___ ИСХОДНЫЙ ТЕКСТ ___

Среди зимы приезжал на короткое время в Петербург Франц Феликсович. Любовь Дмитриевна вернулась из Львова в мае 1915 года. Летом она играла в труппе Зонова в Куоккале.
В этом году Блок оставался в Петербурге до конца июня. Он держал корректуру статьи об Аполлоне Григорьеве, заканчивал работу в библиотеках и писал автобиографический очерк, заказанный ему Венгеровым для редактируемой им «Русской литературы XX века». Эта статья была лишь дополнением того, что печаталось прежде в сборнике Фидлера[190]. В конце мая Александр Александрович узнал, что «Роза и Крест» пропущена цензурой без всяких ограничений. Около этого времени он сообщал матери, что написал краткие сведения о «Розе и Кресте» для композитора Базилевского, который написал музыку на его драму и собирался исполнять ее в Москве. Сведения нужны были для концертной программы. Тут же Александр Александрович прибавляет: «Базилевский пишет, что Свободный театр думает о постановке «Розы и Креста». А. Н. Чеботаревская[191] сообщила, что Немирович-Данченко тоже «думает» и сказал кому-то об этом».
Таким черепашьим шагом шло дело с постановкой «Розы и Креста», так и не доведенное до конца.

___ ЗАПИСИ ДАННЫХ ___

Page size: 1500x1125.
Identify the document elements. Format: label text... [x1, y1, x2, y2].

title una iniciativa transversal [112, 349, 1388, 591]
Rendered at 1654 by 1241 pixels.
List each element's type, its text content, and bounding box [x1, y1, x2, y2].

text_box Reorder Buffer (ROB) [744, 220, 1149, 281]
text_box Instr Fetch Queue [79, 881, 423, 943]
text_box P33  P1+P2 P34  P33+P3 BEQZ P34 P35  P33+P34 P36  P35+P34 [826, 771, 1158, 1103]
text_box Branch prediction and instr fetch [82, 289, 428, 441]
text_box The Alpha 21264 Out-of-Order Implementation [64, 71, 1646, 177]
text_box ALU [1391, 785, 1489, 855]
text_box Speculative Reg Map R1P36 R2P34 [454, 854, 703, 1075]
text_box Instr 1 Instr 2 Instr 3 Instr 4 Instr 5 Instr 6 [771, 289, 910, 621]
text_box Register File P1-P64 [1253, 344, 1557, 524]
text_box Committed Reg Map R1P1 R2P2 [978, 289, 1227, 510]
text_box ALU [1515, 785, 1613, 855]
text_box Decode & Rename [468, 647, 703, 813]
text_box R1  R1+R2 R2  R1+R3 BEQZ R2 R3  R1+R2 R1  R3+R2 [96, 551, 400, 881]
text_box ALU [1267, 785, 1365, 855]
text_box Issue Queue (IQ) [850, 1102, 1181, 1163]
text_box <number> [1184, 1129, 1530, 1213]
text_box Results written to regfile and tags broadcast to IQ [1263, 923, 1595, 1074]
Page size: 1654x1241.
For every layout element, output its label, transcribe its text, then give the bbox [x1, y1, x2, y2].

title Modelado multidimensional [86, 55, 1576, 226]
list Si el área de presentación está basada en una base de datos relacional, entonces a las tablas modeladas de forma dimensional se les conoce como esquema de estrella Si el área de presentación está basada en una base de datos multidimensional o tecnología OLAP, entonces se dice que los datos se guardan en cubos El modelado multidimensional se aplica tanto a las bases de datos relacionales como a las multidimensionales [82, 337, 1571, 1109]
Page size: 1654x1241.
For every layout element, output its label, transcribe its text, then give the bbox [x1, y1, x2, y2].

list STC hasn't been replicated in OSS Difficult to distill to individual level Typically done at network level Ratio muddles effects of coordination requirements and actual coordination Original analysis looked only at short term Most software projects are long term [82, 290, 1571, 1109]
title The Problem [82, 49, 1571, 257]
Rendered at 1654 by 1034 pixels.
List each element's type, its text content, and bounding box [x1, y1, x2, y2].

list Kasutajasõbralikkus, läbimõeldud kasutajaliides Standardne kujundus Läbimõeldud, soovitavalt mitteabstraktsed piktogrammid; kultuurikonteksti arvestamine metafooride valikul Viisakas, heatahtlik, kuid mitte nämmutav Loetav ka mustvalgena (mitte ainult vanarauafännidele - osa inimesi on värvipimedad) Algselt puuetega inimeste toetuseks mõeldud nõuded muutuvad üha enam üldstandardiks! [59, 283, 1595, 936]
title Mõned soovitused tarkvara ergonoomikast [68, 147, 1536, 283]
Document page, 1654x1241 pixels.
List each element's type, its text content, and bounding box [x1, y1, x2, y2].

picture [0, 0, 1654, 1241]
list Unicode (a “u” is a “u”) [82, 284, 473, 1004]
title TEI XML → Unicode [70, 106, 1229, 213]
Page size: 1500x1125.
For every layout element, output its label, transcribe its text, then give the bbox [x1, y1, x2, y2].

___

### ЧТО НУЖНО СДЕЛАТЬ
[a] Согласуются ли с текстом о Блоке следующие утверждения? На каждое ответьте «да» или «нет» и приведите дословно решающие слова текста.
(i) Любовь Дмитриевна вернулась из Львова в мае 1915 года.
(ii) Автобиографический очерк Блок писал по заказу композитора Базилевского.
(iii) Цензура пропустила «Розу и Крест» с ограничениями.
[b] Допишите продолжение текста о Блоке, начав сразу после его последнего предложения.

### ОТВЕТЫ К ЗАДАНИЯМ
[a]
(i) Да: «Любовь Дмитриевна вернулась из Львова в мае 1915 года».
(ii) Нет: «автобиографический очерк, заказанный ему Венгеровым».
(iii) Нет: «„Роза и Крест“ пропущена цензурой без всяких ограничений».

[b]
Описывая, как он проводит время, Александр Александрович писал матери 13-го июня 1915 г.: «Я проехал как-то вверх по Неве на пароходе… окраины – очень грандиозные и русские – и по грандиозности и по нелепости, с ней соединенной. За Смольным начинаются необозримые хлебные склады, элеваторы, товарные вагоны, зеленые берега, громоздкие храмы, и буксиры с именами «Пророк», «Воля» режут большие волны…
Сочиняю автобиографию и повадился ходить к букинисту, у которого скупаю десятки интересных книг по пятаку. Вчера встретил С. М. Зарудного (сенатор и цыганист, друг Худож. театра), который, проводив Книппер, шатался без дела[192]. Я его завез к себе. Он читал очень хорошо стихи Вольтера, нарисовал меня (совсем непохоже) и рассказал анекдот о том, как К. Р.[193] просил его раз прочесть мои стихи. Он прочел «Незнакомку»[194], К. Р. возмутился; когда же он прочел «Озарены церковные ступени», К. Р. нашел, что это лучше. Очевидно, уловил родственное, немецкое».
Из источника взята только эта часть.